#### Data supplied
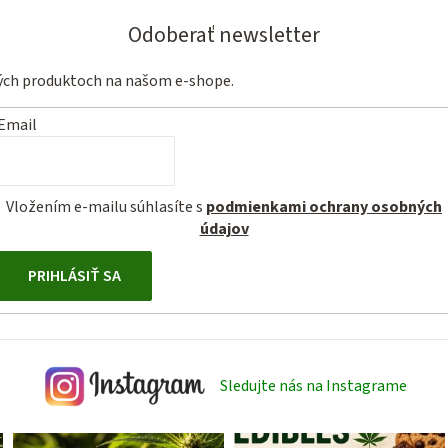
Odoberať newsletter
vých produktoch na našom e-shope.
Email
Vložením e-mailu súhlasíte s
podmienkami ochrany osobných
údajov
PRIHLÁSIŤ SA
Sledujte nás na Instagrame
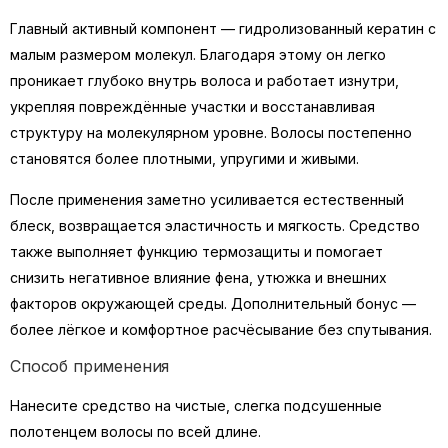
Главный активный компонент — гидролизованный кератин с
малым размером молекул. Благодаря этому он легко
проникает глубоко внутрь волоса и работает изнутри,
укрепляя повреждённые участки и восстанавливая
структуру на молекулярном уровне. Волосы постепенно
становятся более плотными, упругими и живыми.
После применения заметно усиливается естественный
блеск, возвращается эластичность и мягкость. Средство
также выполняет функцию термозащиты и помогает
снизить негативное влияние фена, утюжка и внешних
факторов окружающей среды. Дополнительный бонус —
более лёгкое и комфортное расчёсывание без спутывания.
Способ применения
Нанесите средство на чистые, слегка подсушенные
полотенцем волосы по всей длине.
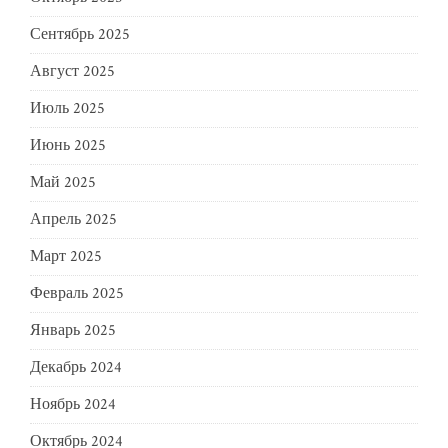
Сентябрь 2025
Август 2025
Июль 2025
Июнь 2025
Май 2025
Апрель 2025
Март 2025
Февраль 2025
Январь 2025
Декабрь 2024
Ноябрь 2024
Октябрь 2024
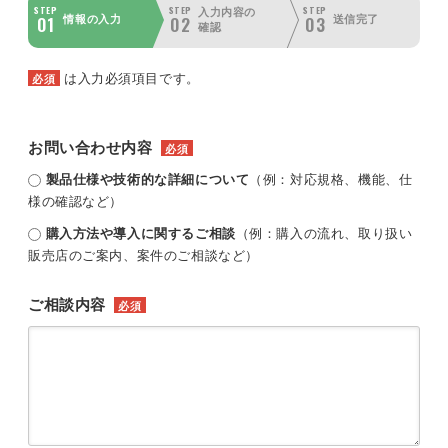
STEP
STEP
STEP
入力内容の
01
02
03
情報の入力
送信完了
確認
は入力必須項目です。
必須
お問い合わせ内容
必須
製品仕様や技術的な詳細について
（例：対応規格、機能、仕
様の確認など）
購入方法や導入に関するご相談
（例：購入の流れ、取り扱い
販売店のご案内、案件のご相談など）
ご相談内容
必須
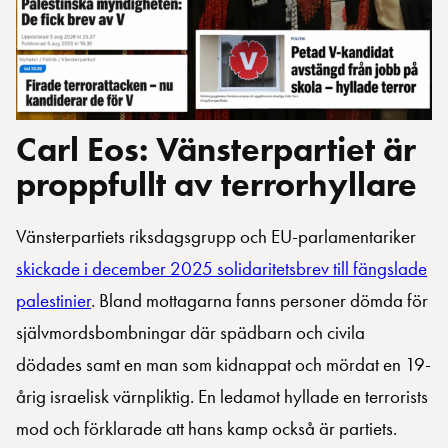
Carl Eos: Vänsterpartiet är
proppfullt av terrorhyllare
Vänsterpartiets riksdagsgrupp och EU-parlamentariker
skickade i december 2025 solidaritetsbrev till fängslade
palestinier
. Bland mottagarna fanns personer dömda för
självmordsbombningar där spädbarn och civila
dödades samt en man som kidnappat och mördat en 19-
årig israelisk värnpliktig. En ledamot hyllade en terrorists
mod och förklarade att hans kamp också är partiets.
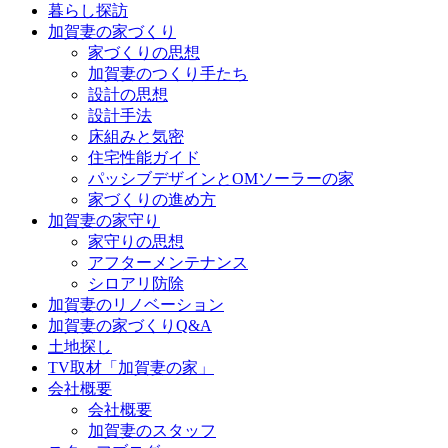
暮らし探訪
ン
加賀妻の家づくり
ツ
家づくりの思想
へ
加賀妻のつくり手たち
ス
設計の思想
キ
設計手法
ッ
床組みと気密
プ
住宅性能ガイド
パッシブデザインとOMソーラーの家
家づくりの進め方
加賀妻の家守り
家守りの思想
アフターメンテナンス
シロアリ防除
加賀妻のリノベーション
加賀妻の家づくりQ&A
土地探し
TV取材「加賀妻の家」
会社概要
会社概要
加賀妻のスタッフ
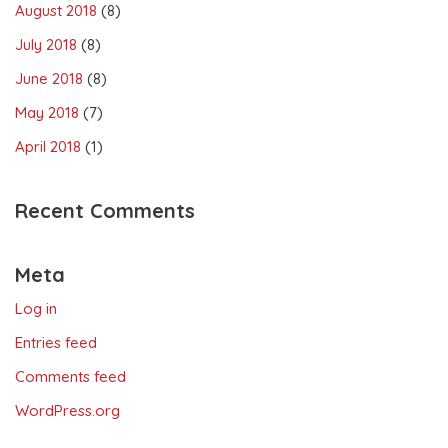
August 2018
(8)
July 2018
(8)
June 2018
(8)
May 2018
(7)
April 2018
(1)
Recent Comments
Meta
Log in
Entries feed
Comments feed
WordPress.org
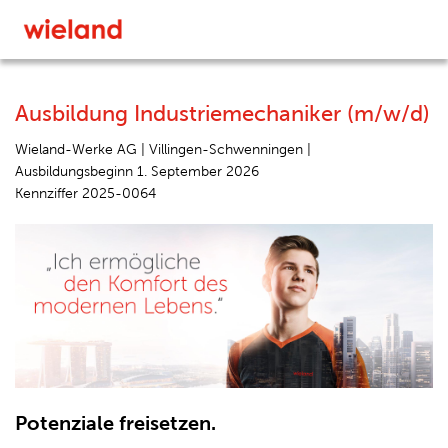
Ausbildung Industriemechaniker (m/w/d)
Wieland-Werke AG |
Villingen-Schwenningen |
Ausbildungsbeginn 1. September 2026
Kennziffer 2025-0064
Potenziale freisetzen.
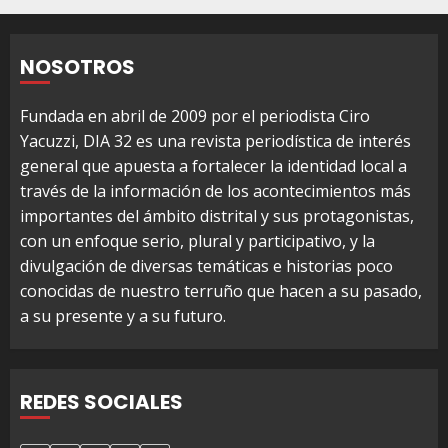
NOSOTROS
Fundada en abril de 2009 por el periodista Ciro
Yacuzzi, DIA 32 es una revista periodística de interés
general que apuesta a fortalecer la identidad local a
través de la información de los acontecimientos más
importantes del ámbito distrital y sus protagonistas,
con un enfoque serio, plural y participativo, y la
divulgación de diversas temáticas e historias poco
conocidas de nuestro terruño que hacen a su pasado,
a su presente y a su futuro.
REDES SOCIALES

#### Aim of the task
Copy the data in full. No pictures belong in the copy.

#### Answer to the problem
Odoberať newsletter
vých produktoch na našom e-shope.
Email
Vložením e-mailu súhlasíte s
podmienkami ochrany osobných
údajov
PRIHLÁSIŤ SA
Sledujte nás na Instagrame
Главный активный компонент — гидролизованный кератин с
малым размером молекул. Благодаря этому он легко
проникает глубоко внутрь волоса и работает изнутри,
укрепляя повреждённые участки и восстанавливая
структуру на молекулярном уровне. Волосы постепенно
становятся более плотными, упругими и живыми.
После применения заметно усиливается естественный
блеск, возвращается эластичность и мягкость. Средство
также выполняет функцию термозащиты и помогает
снизить негативное влияние фена, утюжка и внешних
факторов окружающей среды. Дополнительный бонус —
более лёгкое и комфортное расчёсывание без спутывания.
Способ применения
Нанесите средство на чистые, слегка подсушенные
полотенцем волосы по всей длине.
Сентябрь 2025
Август 2025
Июль 2025
Июнь 2025
Май 2025
Апрель 2025
Март 2025
Февраль 2025
Январь 2025
Декабрь 2024
Ноябрь 2024
Октябрь 2024
STEP
STEP
STEP
入力内容の
01
02
03
情報の入力
送信完了
確認
は入力必須項目です。
必須
お問い合わせ内容
必須
製品仕様や技術的な詳細について
（例：対応規格、機能、仕
様の確認など）
購入方法や導入に関するご相談
（例：購入の流れ、取り扱い
販売店のご案内、案件のご相談など）
ご相談内容
必須
Carl Eos: Vänsterpartiet är
proppfullt av terrorhyllare
Vänsterpartiets riksdagsgrupp och EU-parlamentariker
skickade i december 2025 solidaritetsbrev till fängslade
palestinier
. Bland mottagarna fanns personer dömda för
självmordsbombningar där spädbarn och civila
dödades samt en man som kidnappat och mördat en 19-
årig israelisk värnpliktig. En ledamot hyllade en terrorists
mod och förklarade att hans kamp också är partiets.
暮らし探訪
ン
加賀妻の家づくり
ツ
家づくりの思想
へ
加賀妻のつくり手たち
ス
設計の思想
キ
設計手法
ッ
床組みと気密
プ
住宅性能ガイド
パッシブデザインとOMソーラーの家
家づくりの進め方
加賀妻の家守り
家守りの思想
アフターメンテナンス
シロアリ防除
加賀妻のリノベーション
加賀妻の家づくりQ&A
土地探し
TV取材「加賀妻の家」
会社概要
会社概要
加賀妻のスタッフ
August 2018
(8)
July 2018
(8)
June 2018
(8)
May 2018
(7)
April 2018
(1)
Recent Comments
Meta
Log in
Entries feed
Comments feed
WordPress.org
Ausbildung Industriemechaniker (m/w/d)
Wieland-Werke AG |
Villingen-Schwenningen |
Ausbildungsbeginn 1. September 2026
Kennziffer 2025-0064
Potenziale freisetzen.
NOSOTROS
Fundada en abril de 2009 por el periodista Ciro
Yacuzzi, DIA 32 es una revista periodística de interés
general que apuesta a fortalecer la identidad local a
través de la información de los acontecimientos más
importantes del ámbito distrital y sus protagonistas,
con un enfoque serio, plural y participativo, y la
divulgación de diversas temáticas e historias poco
conocidas de nuestro terruño que hacen a su pasado,
a su presente y a su futuro.
REDES SOCIALES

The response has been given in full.